Она, конечно, права, но на сердце от того не легче. Бенкендорф спросил у флигель-адъютанта Дурново, куда еще он возит арестованных. Оказалось, в Шлиссельбургскую крепость. Там Анненков, Арцыбашев и один из Муравьевых. В Шлиссельбурге тяжелее. Если Сержа Волконского и Михайлу Орлова упрячут туда, он намекнет государю о том, что многие ждут от него милости. Милости, а не прощения!
Да, он завершит и придаст стройность проекту. Наконец-то в России будет настоящая полиция, а не тайная канцелярия или экспедиция, пользующаяся услугами черт знает кого. Шервуд, Майборода и всякие случайные люди вроде кавалергарда Горожанского не понадобятся. С этой неслучайной мыслью он сел за стол и придвинул свечу.
С дурной стороны
Допроса Трубецкого он ждал особенно. Внешне князь держался всегда уверенно и даже кичливо, манерами подчеркивая родовитость и придворные связи. Взгляд у Трубецкого открытый, дерзкий, что при некрасивом лице придавало выражению нахальные черты. Князь Александр Николаевич Голицын, когда члены следственной комиссии рассаживались, сказал Бенкендорфу:
— Надо судить не по словам, а по делам, не по прожектам, а по поведению, не по намерениям, а по содеянному.
— Если так, — улыбнулся Бенкендорф, — то отпустить надо.
— Это почему? — удивился Голицын и перекрестился, что с ним, несмотря на демонстративную религиозность, случалось не часто.
— Да потому, Александр Николаевич, что на площадь он не явился, то есть струсил самым отъявленным образом. Как объяснить? Что за военный вождь, коли бросает войско на поле брани? О чем тут разглагольствовать? Науськивал других, а сам прятался неподалеку. — Это выше моего разумения. Так что дел за ним никаких, окромя нечистой болтовни. Я сам слышал от государя, как он ползал перед ним на коленях, вымаливая прощение. Гвардейский офицер!
Во время допроса между Бенкендорфом и Трубецким произошел короткий диалог.
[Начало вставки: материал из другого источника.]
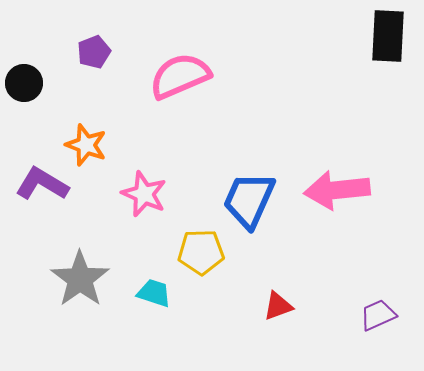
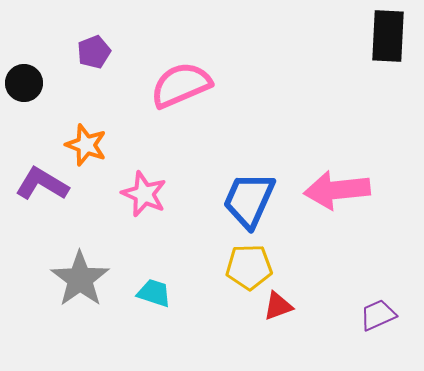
pink semicircle: moved 1 px right, 9 px down
yellow pentagon: moved 48 px right, 15 px down
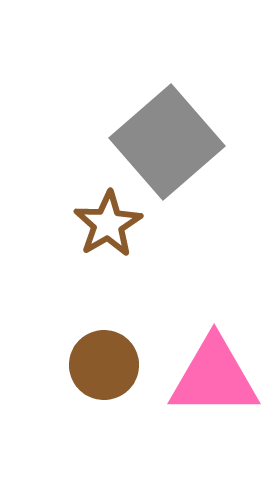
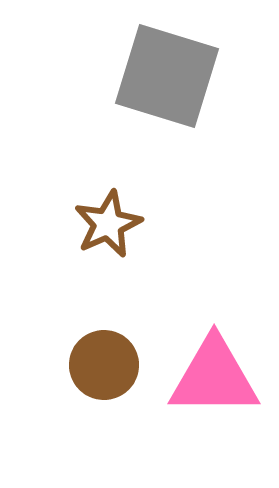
gray square: moved 66 px up; rotated 32 degrees counterclockwise
brown star: rotated 6 degrees clockwise
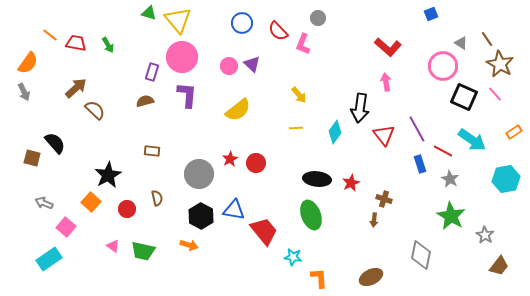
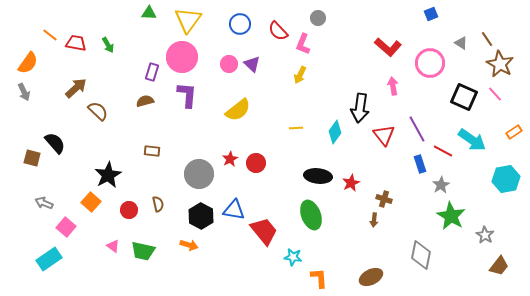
green triangle at (149, 13): rotated 14 degrees counterclockwise
yellow triangle at (178, 20): moved 10 px right; rotated 16 degrees clockwise
blue circle at (242, 23): moved 2 px left, 1 px down
pink circle at (229, 66): moved 2 px up
pink circle at (443, 66): moved 13 px left, 3 px up
pink arrow at (386, 82): moved 7 px right, 4 px down
yellow arrow at (299, 95): moved 1 px right, 20 px up; rotated 66 degrees clockwise
brown semicircle at (95, 110): moved 3 px right, 1 px down
black ellipse at (317, 179): moved 1 px right, 3 px up
gray star at (450, 179): moved 9 px left, 6 px down; rotated 12 degrees clockwise
brown semicircle at (157, 198): moved 1 px right, 6 px down
red circle at (127, 209): moved 2 px right, 1 px down
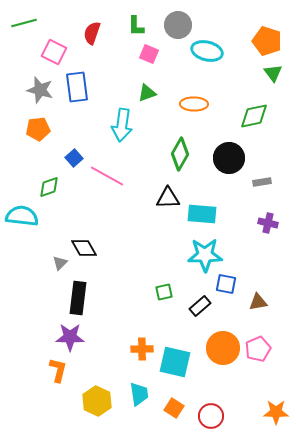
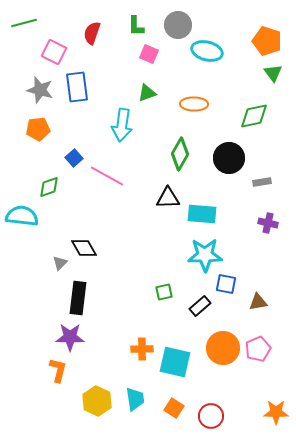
cyan trapezoid at (139, 394): moved 4 px left, 5 px down
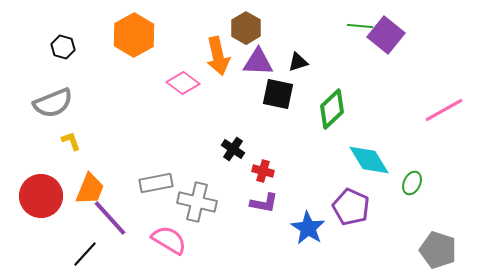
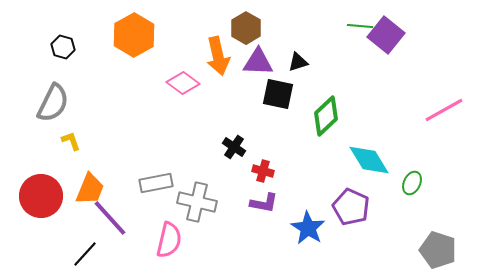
gray semicircle: rotated 42 degrees counterclockwise
green diamond: moved 6 px left, 7 px down
black cross: moved 1 px right, 2 px up
pink semicircle: rotated 72 degrees clockwise
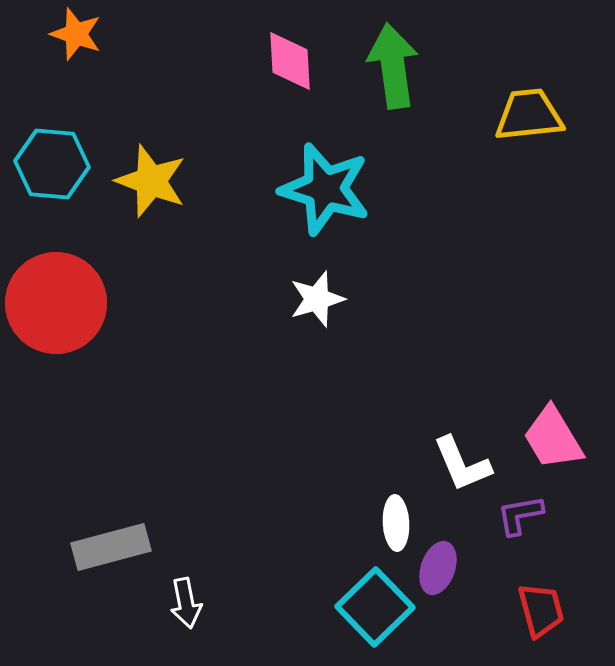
Бенкендорф поинтересовался, знала ли жена Трубецкого о намерениях мужа. Трубецкой, разумеется, отрицал, во что Бенкендорф не поверил. Не только милая жена знала, но и ее сестра и сам господин австрийский посланник. Однако доказать невозможно. Вот она, русская аристократия! Чуть что — убежище отыскивают в иностранных заповедниках. Какая надежда у него бродила, ежели он скрылся на австрийской территории? И в какое положение он поставил посланника? Да, наши либералы о том не думают. Восхваляя себя, опустят неугодное. Так оно, кстати, и получилось. Никто не слышал от Трубецкого внушительных разъяснений, отчего прятался в Главном штабе и лишь выглядывал, как filer, из-за угла?